Alberta Residential Tenancy Dispute Resolution service
PDF Version: Setting Aside Residential Tenancy Dispute Resolution Service Orders for Problems with Service: It Can’t Be Done
Case Commented On: Abougouche v Miller, 2015 ABQB 724 (CanLII)
As the recently-appointed Master in Chambers, James R. Farrington, clearly and concisely sets out in Abougouche v Miller, there is no way for a tenant to have an order made by the Residential Tenancy Dispute Resolution Service (RTDRS) set aside if a tenant fails to appear at the hearing before a Tenancy Dispute Officer because the tenant did not receive actual notice of that hearing. The tenant cannot go back to the Tenancy Dispute Officer; that person only has the power to correct typographic, grammatical, arithmetic or other similar errors in their orders, clarify their orders, and deal with obvious errors or inadvertent omissions in their orders (Residential Tenancy Dispute Resolution Service Regulation (RTDRS Reg), Alta Reg 98/2006, section 19(1)). The tenant cannot apply to the only body with the power to cancel or vary an RTDRS order — the Court of Queen’s Bench (sections 23(1) and 25(1)(b) RTDRS Reg) — because new evidence is not permitted on appeals (section 25(1) RTDRS Reg) and evidence about service in technical compliance with the regulations but inappropriate nonetheless would be evidence that was not before the Tenancy Dispute Office, i.e., new evidence. So a tenant — even a tenant as apparently well-prepared with legal arguments as the self-represented tenant was in this case — has no opportunity to be heard on the merits. Worse, a tenant like Ms. Miller, who appears to have vacated the rented premises because of significant deficiencies, including internal flooding, seems to be set up by the Residential Tenancies Act (RTA), SA 2004, c R-17.1. That Act allows her landlord to serve notice of a RTDRS hearing on her by posting it on the rented premises that she vacated, even if the landlord knows the tenant has vacated those premises, even if she vacated for good reasons, and even if the landlord is still in regular communication with the tenant by email and text messages about the deficiencies in the rented premises (section 57(3) RTA).

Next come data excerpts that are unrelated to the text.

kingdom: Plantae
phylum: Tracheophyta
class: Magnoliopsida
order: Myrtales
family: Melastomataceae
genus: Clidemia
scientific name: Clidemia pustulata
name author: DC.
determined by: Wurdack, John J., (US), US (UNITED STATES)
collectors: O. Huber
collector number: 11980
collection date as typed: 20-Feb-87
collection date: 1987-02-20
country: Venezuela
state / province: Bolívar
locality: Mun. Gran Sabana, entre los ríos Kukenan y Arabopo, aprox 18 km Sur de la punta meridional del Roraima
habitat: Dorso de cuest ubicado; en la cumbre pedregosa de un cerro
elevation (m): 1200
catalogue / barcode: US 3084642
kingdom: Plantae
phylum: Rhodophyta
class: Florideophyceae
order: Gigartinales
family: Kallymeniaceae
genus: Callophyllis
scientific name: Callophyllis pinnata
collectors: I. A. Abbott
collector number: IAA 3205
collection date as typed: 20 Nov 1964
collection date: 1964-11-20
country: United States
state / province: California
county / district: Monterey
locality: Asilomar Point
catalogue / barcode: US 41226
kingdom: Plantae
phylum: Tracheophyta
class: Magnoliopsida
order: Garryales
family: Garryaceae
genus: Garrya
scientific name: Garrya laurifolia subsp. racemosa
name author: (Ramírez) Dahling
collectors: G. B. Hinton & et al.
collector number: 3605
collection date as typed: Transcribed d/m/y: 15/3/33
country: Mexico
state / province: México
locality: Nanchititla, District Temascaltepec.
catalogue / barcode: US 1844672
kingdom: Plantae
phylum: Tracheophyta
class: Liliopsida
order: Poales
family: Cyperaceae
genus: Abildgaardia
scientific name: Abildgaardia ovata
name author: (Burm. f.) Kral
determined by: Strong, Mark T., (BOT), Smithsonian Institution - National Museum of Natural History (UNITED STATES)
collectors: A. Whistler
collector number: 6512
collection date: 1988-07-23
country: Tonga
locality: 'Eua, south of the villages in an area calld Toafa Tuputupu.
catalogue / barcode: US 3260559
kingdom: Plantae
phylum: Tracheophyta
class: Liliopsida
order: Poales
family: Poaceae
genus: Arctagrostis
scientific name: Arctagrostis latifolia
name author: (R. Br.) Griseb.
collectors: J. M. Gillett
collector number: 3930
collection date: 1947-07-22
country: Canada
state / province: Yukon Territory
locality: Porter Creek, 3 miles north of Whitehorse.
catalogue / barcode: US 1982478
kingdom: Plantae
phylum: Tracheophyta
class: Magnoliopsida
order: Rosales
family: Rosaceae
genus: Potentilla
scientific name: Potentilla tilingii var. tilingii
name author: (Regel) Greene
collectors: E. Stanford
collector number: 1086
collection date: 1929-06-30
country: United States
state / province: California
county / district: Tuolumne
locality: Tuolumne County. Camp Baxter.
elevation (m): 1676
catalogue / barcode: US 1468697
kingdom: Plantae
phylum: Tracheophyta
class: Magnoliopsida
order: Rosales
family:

Ms. Miller rented premises from Mr. Abougouche on or about March 1, 2015. Various concerns about the condition of the premises and the payment of rent arose during the short tenancy. When the premises were damaged by internal flooding on September 7, 2015, the tenant left. Master Farrington found that it was clear that rent was not paid for at least one month (at para 6), although he does not indicate if this was before or after the flooding.
The landlord applied to the RTDRS. He served the tenant with notice of the RTDRS hearing by posting the required documents on the rented premises on October 5, 2015. This is allowed by section 57 RTA if the tenant has vacated the premises:
57 (3) If a landlord is unable to effect service on a tenant by reason of the tenant’s absence from the premises or by reason of the tenant’s evading service, service may be effected
(a) on any adult person who apparently resides with the tenant, or
(b) by posting the notice, order or document in a conspicuous place on some part of the premises (emphasis added).